A.W. akzeptiert das Urteil nicht. (Archiv)

A.W. akzeptiert das Urteil nicht. (Archiv)

Der wegen Drogengeschäften verurteilte Ex-Pfarrer aus Subingen zieht sein Urteil weiter vor das Zürcher Obergericht. Das sagt auf Anfrage sein Anwalt Daniel Petazzi.

Der Mann hatte Anstalten getroffen zu einem Drogentransport sowie mehrfach Gehilfenschaft dazu geleistet. Zudem sprach ihn das Bezirksgericht Bülach der mehrfachen versuchten Geldwäscherei schuldig.

Im Dezember 2014 war er am Flughafen Zürich festgenommen worden, wo er einen Drogenkurier aus Brasilien abholen wollte. Bestraft wurde er mit 27 Monaten Gefängnis teilbedingt, 7 Monate muss er absitzen. «Wir rechnen uns Chancen aus, dass das Urteil milder ausfällt», so Petazzi.

Bereits eine Reduktion von 3 Monaten sei eine grosse Erleichterung, weil diese bedingt ausgesprochen werden könnte und der Mann nicht ins Gefängnis müsste.

Da die Staatsanwaltschaft aufeine Anschlussberufung verzichtet, kann das Strafmass nicht erhöht werden. Der Gerichtstermin ist noch offen. (crs)

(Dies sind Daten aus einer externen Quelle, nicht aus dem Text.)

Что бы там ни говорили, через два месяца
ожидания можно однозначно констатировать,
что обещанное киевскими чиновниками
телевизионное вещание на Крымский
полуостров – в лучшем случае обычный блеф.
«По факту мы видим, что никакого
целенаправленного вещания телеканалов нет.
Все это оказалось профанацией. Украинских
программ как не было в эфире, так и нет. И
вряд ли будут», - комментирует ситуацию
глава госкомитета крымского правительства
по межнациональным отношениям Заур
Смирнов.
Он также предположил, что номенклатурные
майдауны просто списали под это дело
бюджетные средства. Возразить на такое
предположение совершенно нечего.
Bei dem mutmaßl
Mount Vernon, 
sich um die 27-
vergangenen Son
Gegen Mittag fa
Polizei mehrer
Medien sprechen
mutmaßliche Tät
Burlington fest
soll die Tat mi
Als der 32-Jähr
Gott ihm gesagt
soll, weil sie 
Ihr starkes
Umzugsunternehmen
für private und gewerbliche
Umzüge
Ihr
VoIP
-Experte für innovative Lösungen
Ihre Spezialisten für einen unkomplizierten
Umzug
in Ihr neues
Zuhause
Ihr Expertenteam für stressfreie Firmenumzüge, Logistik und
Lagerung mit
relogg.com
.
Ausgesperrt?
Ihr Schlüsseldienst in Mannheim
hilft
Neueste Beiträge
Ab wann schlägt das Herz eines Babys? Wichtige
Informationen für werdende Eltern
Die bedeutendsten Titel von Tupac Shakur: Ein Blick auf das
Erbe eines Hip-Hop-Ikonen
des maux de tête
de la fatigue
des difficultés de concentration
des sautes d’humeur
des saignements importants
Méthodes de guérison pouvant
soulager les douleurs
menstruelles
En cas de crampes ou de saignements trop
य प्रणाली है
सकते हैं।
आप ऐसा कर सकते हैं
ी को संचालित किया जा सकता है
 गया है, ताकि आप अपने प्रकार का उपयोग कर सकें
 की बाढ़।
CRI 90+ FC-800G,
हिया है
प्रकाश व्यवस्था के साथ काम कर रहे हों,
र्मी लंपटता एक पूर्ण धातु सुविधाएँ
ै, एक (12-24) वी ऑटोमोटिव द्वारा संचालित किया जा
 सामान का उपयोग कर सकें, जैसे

Das sagt der Pfarrer nach seiner Verurteilung wegen Drogendelikten

Das sagte der Pfarrer nach seiner Verurteilung wegen Drogendelikten (11.Mai 2016)

Der Subinger Ex-Pfarrer A.W. zeigt sich nach der Urteilsverkündung reuig und spricht über zukünftige Berufsaussichten.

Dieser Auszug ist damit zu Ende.